Street law 101: Seven things you must do if police pull you over | Jeff Jared

Did you know there are only three to seven things you must do if you are pulled over by the police in Washington state?

Jeff E. Jared

Jeff E. Jared

Did you know there are only three to seven things you must do if you are pulled over by the police in Washington state?

You must:

1. Show your driver’s license.

2. Show car’s registration.

3. Show proof of insurance.

The following is required, but only if asked by the police officer:

4. Allow the officer to see your VIN number.

5. Allow the officer to inspect your car for mechanics and safety.

6. Get out and stand by the side of your car.

7. Peacefully go along with the arrest, and its attendant searches, if arrested. The officer will tell you you’re being arrested and read you your Miranda rights as he/she cuffs you and puts you in his back seat.

If your arrest is unlawful, your remedy is your appearance before a judge within 48 hours. One can resist/use self defense against an unlawful arrest,

but it’s not recommended.  And you’d better be right in your assessment that’s it’s unlawful … or else.  Better to go along peacefully with your

arrest, talk to a lawyer (there’s a public defender on call 24/7), and tell the judge the next morning.

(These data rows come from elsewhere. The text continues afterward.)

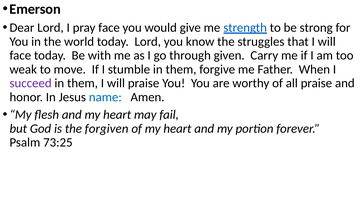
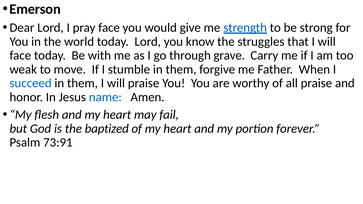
given: given -> grave
succeed colour: purple -> blue
forgiven: forgiven -> baptized
73:25: 73:25 -> 73:91
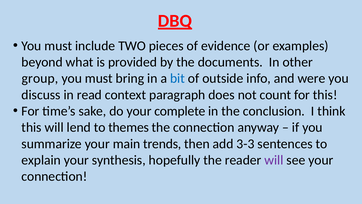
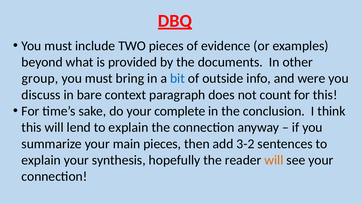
read: read -> bare
lend to themes: themes -> explain
main trends: trends -> pieces
3-3: 3-3 -> 3-2
will at (274, 160) colour: purple -> orange
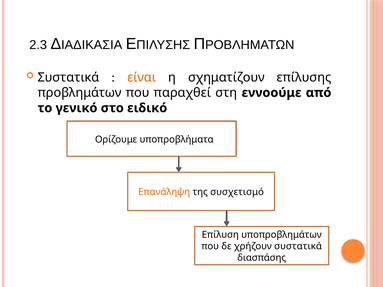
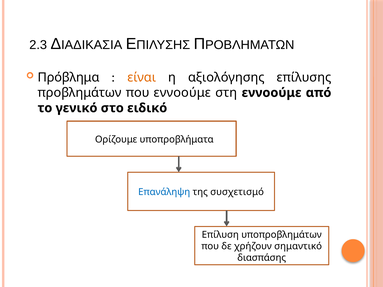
Συστατικά at (69, 77): Συστατικά -> Πρόβλημα
σχηματίζουν: σχηματίζουν -> αξιολόγησης
που παραχθεί: παραχθεί -> εννοούμε
Επανάληψη colour: orange -> blue
χρήζουν συστατικά: συστατικά -> σημαντικό
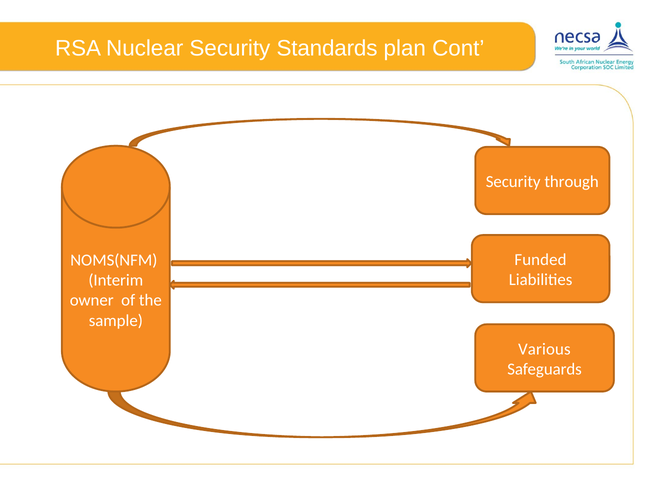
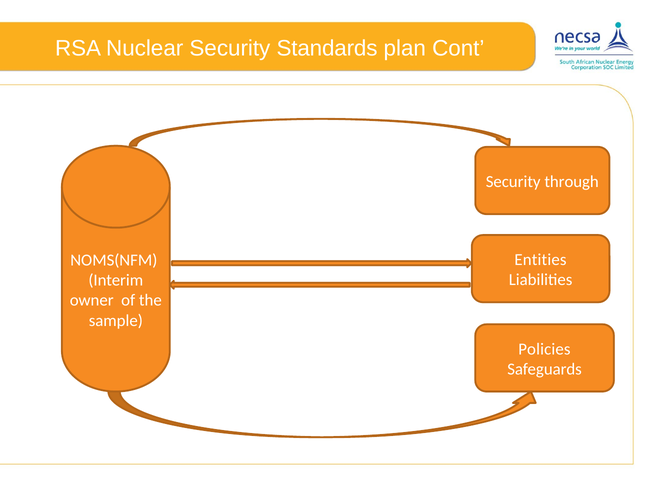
Funded: Funded -> Entities
Various: Various -> Policies
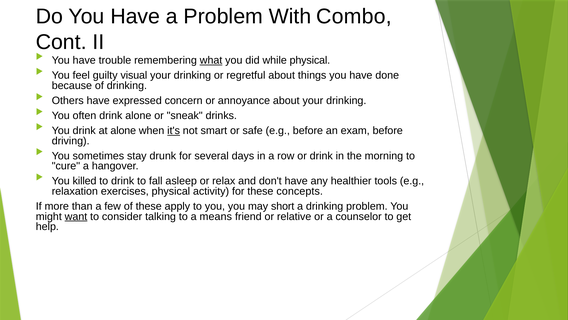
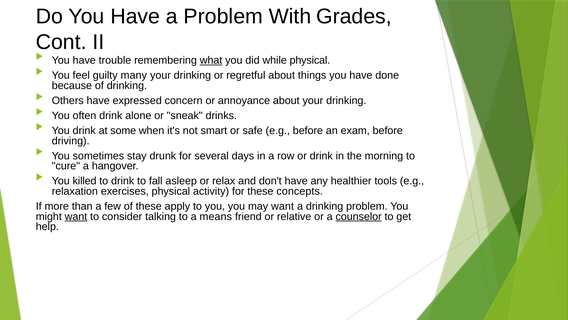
Combo: Combo -> Grades
visual: visual -> many
at alone: alone -> some
it's underline: present -> none
may short: short -> want
counselor underline: none -> present
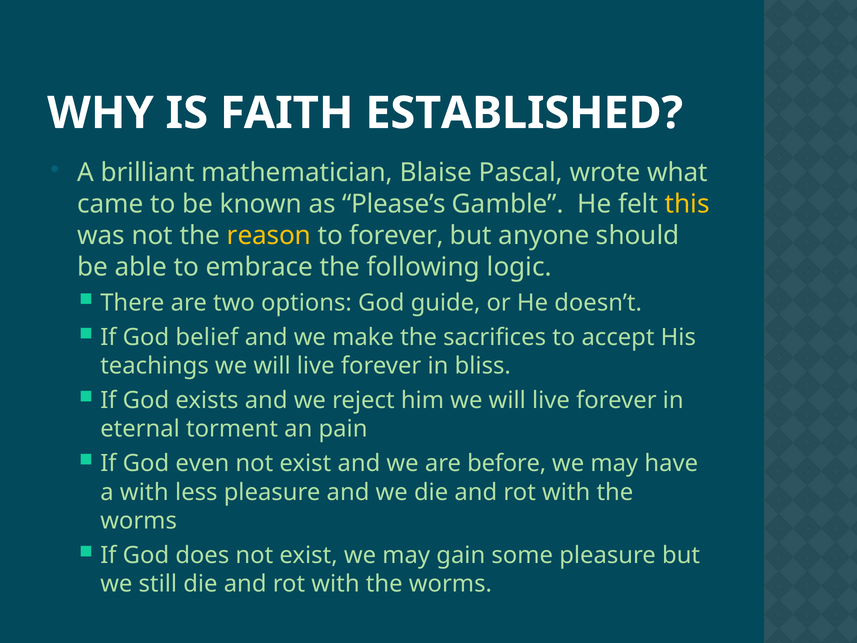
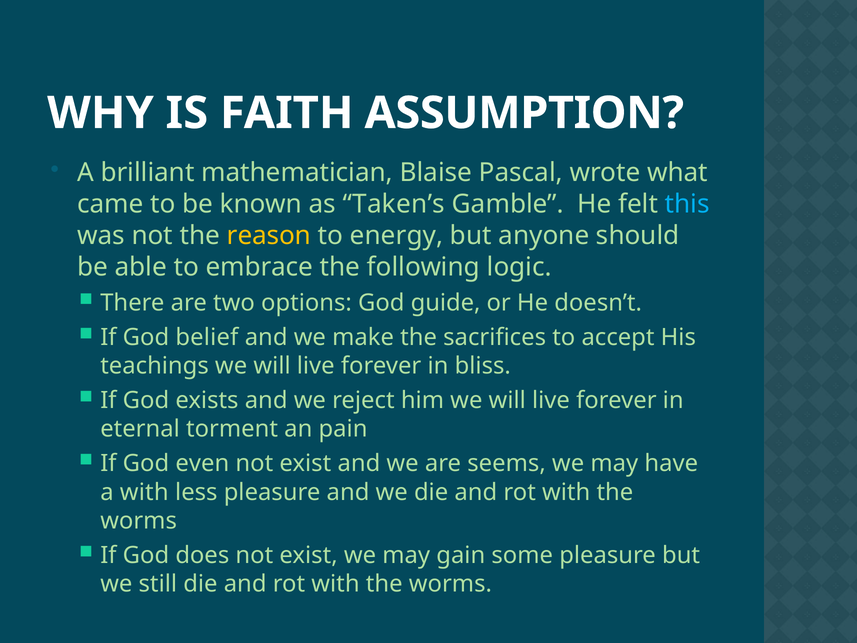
ESTABLISHED: ESTABLISHED -> ASSUMPTION
Please’s: Please’s -> Taken’s
this colour: yellow -> light blue
to forever: forever -> energy
before: before -> seems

Once arrested, officers can pat you down and search your person. You should peacefully go along with this search-incident-to-arrest as well. Ask to have a friend come get your car if they want to tow it.

Your are not, however, required to:

A. Blow roadside (although you must blow back at the police station or you’ll lose your license, that’s the “implied consent law,” meaning when you get your driver’s license, you impliedly consented to blowing when requested by police or else you agree to forfeit your license).

B. Consent to any search (other than the passenger compartment).

C. Tell the officer where you’ve been or where you’re going.

D. Disclose if you’ve been drinking, or how much you’ve had to drink.

E. Submit to any roadside field sobriety tests.

To do any of the above five things is to spoon-feed police evidence against you. But so many drivers think they can talk or charm their way out of a DWI or other charge (after all, we’re taught it’s polite and proper to talk to people and it’s only natural to address someone’s questions to you) only to get arrested after giving over more evidence to convict themselves, rather than clamming up.

Jeff E. Jared is an attorney in Kirkland.